1 Thessalonians 1:2-10 / Matthew 13:31-35
In his spiritual autobiography Nearer my God, William F. Buckley, Jr., noted that most historically Protestant preparatory schools in New England now tend to treat the word Christianity the way the Victorians treated the word syphilis, although, he noted, Victorians seemed more likely to catch syphilis than modern students at said prep schools were likely to catch Christianity. Many Christians take offense at the more secularized elements of our society treating the Christian faith as though it were some sort of infection which any reasonable society would make the effort to quarantine and isolate, if not eliminate, so as to protect the general public. "The Christian faith," they want to say, "is not an infectious disease. You don't just 'catch' it."
However, to the extent that Christians do live in accord with the new life in Christ given to them in baptism, and by the power of the Spirit, the faith should be infectious. This is, after all, precisely what St Paul commended of the people of Thessalonica. On Paul's view, the Thessalonians had come to embrace the Gospel by having come to know what manner of men Paul and his companions had been among them for their sakes. Moreover, the people of Macedonia and Achaia, and indeed in every place, had come to believe in the Gospel, not so much by Paul's preaching, but by the infectious influence of the Thessalonians' pattern of life, even as the Thessalonians had caught the Gospel, so to speak, from the infectious influence of Paul's pattern of living.
We should, of course, not find this at all surprising.
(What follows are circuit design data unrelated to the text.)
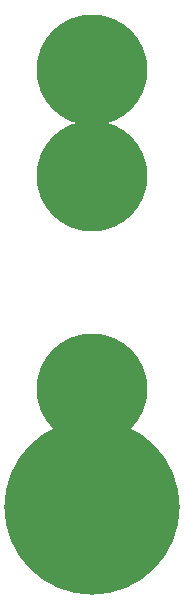
<source format=gbr>
G04 EAGLE Gerber RS-274X export*
G75*
%MOMM*%
%FSLAX34Y34*%
%LPD*%
%INSoldermask Bottom*%
%IPPOS*%
%AMOC8*
5,1,8,0,0,1.08239X$1,22.5*%
G01*
%ADD10C,9.401600*%
%ADD11C,0.451600*%
%ADD12C,14.851600*%


D10*
X100000Y360000D03*
D11*
X74600Y360000D03*
X125400Y360000D03*
X100000Y385400D03*
X100000Y334600D03*
X82220Y342220D03*
X82220Y377780D03*
X117780Y377780D03*
X117780Y342220D03*
X59360Y360000D03*
X100000Y400640D03*
X100000Y319360D03*
X140640Y360000D03*
X127940Y387940D03*
X127940Y332060D03*
X72060Y332060D03*
X72060Y387940D03*
D10*
X100000Y180000D03*
D11*
X125400Y180000D03*
X74600Y180000D03*
X100000Y154600D03*
X100000Y205400D03*
X117780Y197780D03*
X117780Y162220D03*
X82220Y162220D03*
X82220Y197780D03*
X140640Y180000D03*
X100000Y139360D03*
X100000Y220640D03*
X59360Y180000D03*
X72060Y152060D03*
X72060Y207940D03*
X127940Y207940D03*
X127940Y152060D03*
D12*
X100000Y80000D03*
D11*
X66980Y80000D03*
X133020Y80000D03*
X100000Y113020D03*
X100000Y46980D03*
X72060Y97780D03*
X82220Y107940D03*
X117780Y107940D03*
X127940Y97780D03*
X127940Y62220D03*
X117780Y52060D03*
X82220Y52060D03*
X72060Y62220D03*
X33960Y80000D03*
X166040Y80000D03*
X100000Y146040D03*
X100000Y13960D03*
X54280Y125720D03*
X145720Y34280D03*
X54280Y34280D03*
X145720Y125720D03*
X39040Y105400D03*
X39040Y54600D03*
X160960Y54600D03*
X160960Y105400D03*
X74600Y140960D03*
X74600Y19040D03*
X125400Y19040D03*
X125400Y140960D03*
D10*
X100000Y450000D03*
D11*
X125400Y450000D03*
X74600Y450000D03*
X100000Y424600D03*
X100000Y475400D03*
X117780Y467780D03*
X117780Y432220D03*
X82220Y432220D03*
X82220Y467780D03*
X140640Y450000D03*
X100000Y409360D03*
X100000Y490640D03*
X59360Y450000D03*
X72060Y422060D03*
X72060Y477940D03*
X127940Y477940D03*
X127940Y422060D03*
M02*

</source>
Our Lord himself had assured us that the kingdom of heaven, even from the smallest beginning, is capable of transforming, by even the most minimal contact, all with which it is associated. The kingdom of heaven is like to leaven, which a woman took and hid in three measures of meal, until the whole was leavened. Until the whole was leavened. Note that Jesus did not insist that there should be a sufficiently large proportion of leaven to transform the whole. On the other hand, he did not assert that a small remnant, remaining ever small and without influence on the whole, was all that he desired. Rather, the smallest bit of leaven, while remaining active and true to itself, is sufficient to transform everything else, so that all might be leavened.
In short, the Christian faith is supposed to be contagious, and to the extent that the forces of secularism fear that contact with us might lead to the spread of the faith, their fear is altogether justified. The faith, rightly and unapologetically lived, is likely to make those who encounter it come to believe. To the extent that our neighbors continue to disbelieve, we might well want to ask ourselves why they have not 'caught' the faith. We might choose to lay the blame at their feet, and perhaps we would be right. Then again, we might wonder whether or to what extent we have become followers of the Lord, receiving his word with joy of the Holy Ghost. Might the lingering, if not growing, presence of unbelief be less a cause to shake our fist at a hostile world than to reassess our own public commitment to the pattern of life we have received in Jesus Christ?